**ЧТО НУЖНО СДЕЛАТЬ**
**A.** Какой республике, согласно фрагменту об устройстве СССР, достались Бухара и Самарканд?
**B.** Продолжите фрагмент об устройстве СССР и национальной политике режима, начав сразу после его последнего предложения.

**ФРАГМЕНТ ТЕКСТА**
■ ■ ■ ■

Сталин. Том 2. В предчувствии Гитлера. 1929–1941. Книги 1 и 2
Структура СССР включала три уровня: 1) союзные республики, в число которых первоначально входили только Россия, Украина, Белоруссия и Закавказская Федерация (Грузия, Армения, Азербайджан), к которым впоследствии добавились Узбекистан и Туркменистан; 2) автономные республики в составе союзных республик, создававшиеся для таких компактно проживавших национальностей, как татары, башкиры и якуты в РСФСР и молдаване на Украине; 3) автономные области, большинство из которых находилось в РСФСР и Закавказской Федерации [959]. Жителей бывшего царского Туркестана, нередко говоривших на многих языках, заставляли выбирать какую-то одну национальность, после чего между ними начинались территориальные конфликты. Хотя считалось, что такие важные города, как Бухара и Самарканд, населены преимущественно таджиками, говорящими на фарси, они достались тюркоязычному Узбекистану благодаря энергичности узбекских вождей и медлительности таджикских руководителей [960]. Но после этого Сталин снизошел до просьб таджиков о наделении их равноправным статусом и преобразовал их автономную республику в составе Узбекистана в отдельную союзную республику [961]. Узбеки ухватились за возможность стать элитной нацией и связали свое будущее с центральным режимом, насильственно превратив свою республику, где прежде выращивался преимущественно хлеб, в регион интенсивного хлопководства. По всей республике принудительно закрывались мечети [962]. Власть была сосредоточена в Москве, однако ей приходилось считаться с внутренними этнотерриториальными границами, местными госучреждениями, местными официальными языками и ростом рядов коммунистов из числа коренного населения [963]. Режим насаждал не национализм как таковой, а советские национальности с коммунистическими учреждениями и коммунистическим мировоззрением.

■ ■ ■ ■

**ПРЕДСТАВЛЕННЫЕ ДАННЫЕ**
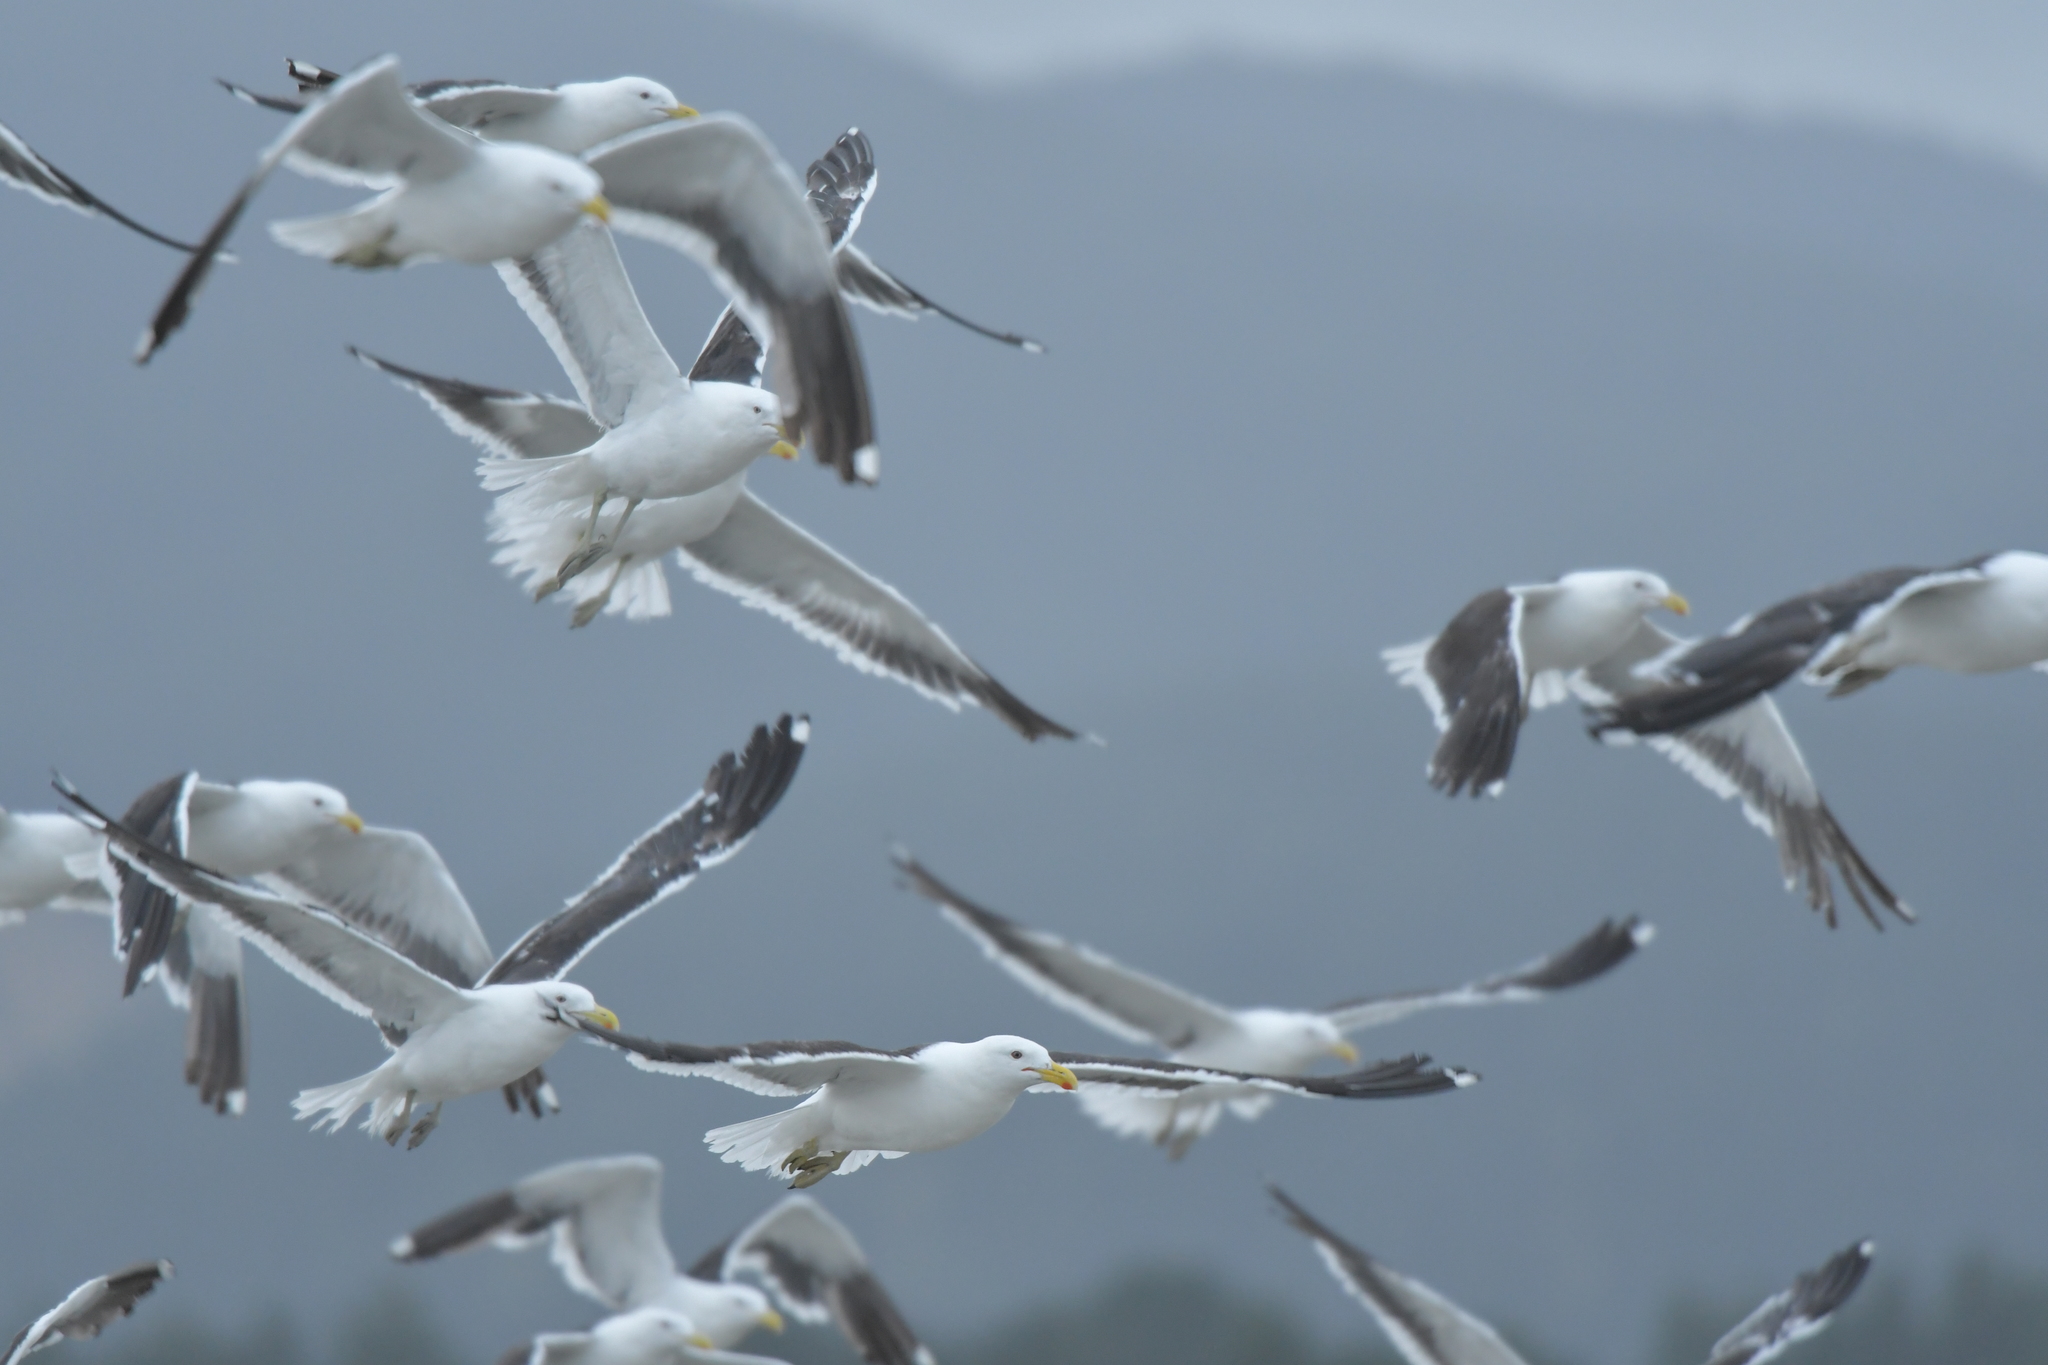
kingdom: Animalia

■ ■ ■ ■

**РЕШЁННЫЕ ЗАДАЧИ**
**A.** Узбекистану.

**B.**
Сталин дозволял Абхазии, имевшей статус договорной республики, считать себя равноправной союзной республикой, но не допустил ее вступления в СССР в качестве четвертой республики в составе Закавказской Федерации. В основе такого попустительства лежала обеспокоенность Сталина грузинским национализмом, его восхищение Лакобой и уникальность Абхазии как единственного субтропического региона СССР. Однако запоздалая коллективизация в Гудаутском районе Абхазии спровоцировала массовое крестьянское восстание [964]. Лакоба сумел умиротворить повстанцев без кровопролития, но Сталин лишил Абхазию статуса договорной республики, объявив ее автономной республикой в составе Грузии [965]. Это повлекло за собой очередные протесты, включая волнения в родном селе Лакобы Лыхны; местный партийный начальник возлагал вину на Лакобу с его потаканием «кулакам» [966]. Лакоба снова добился того, чтобы протестующие мирно разошлись по домам, пообещав им заступиться за них в Москве [967]. ОГПУ арестовало предполагаемых вожаков, но Лакобе удалось повидаться со Сталиным и добиться от него уступки: коллективизация продолжится, но не коснется лошадей [968]. И все же преобразования Сталина затронули и правящие структуры и привели к возвышению человека, заявившего о себе как о хитроумном сопернике Лакобы, – Лаврентия Берии [969].
«Хороший организатор»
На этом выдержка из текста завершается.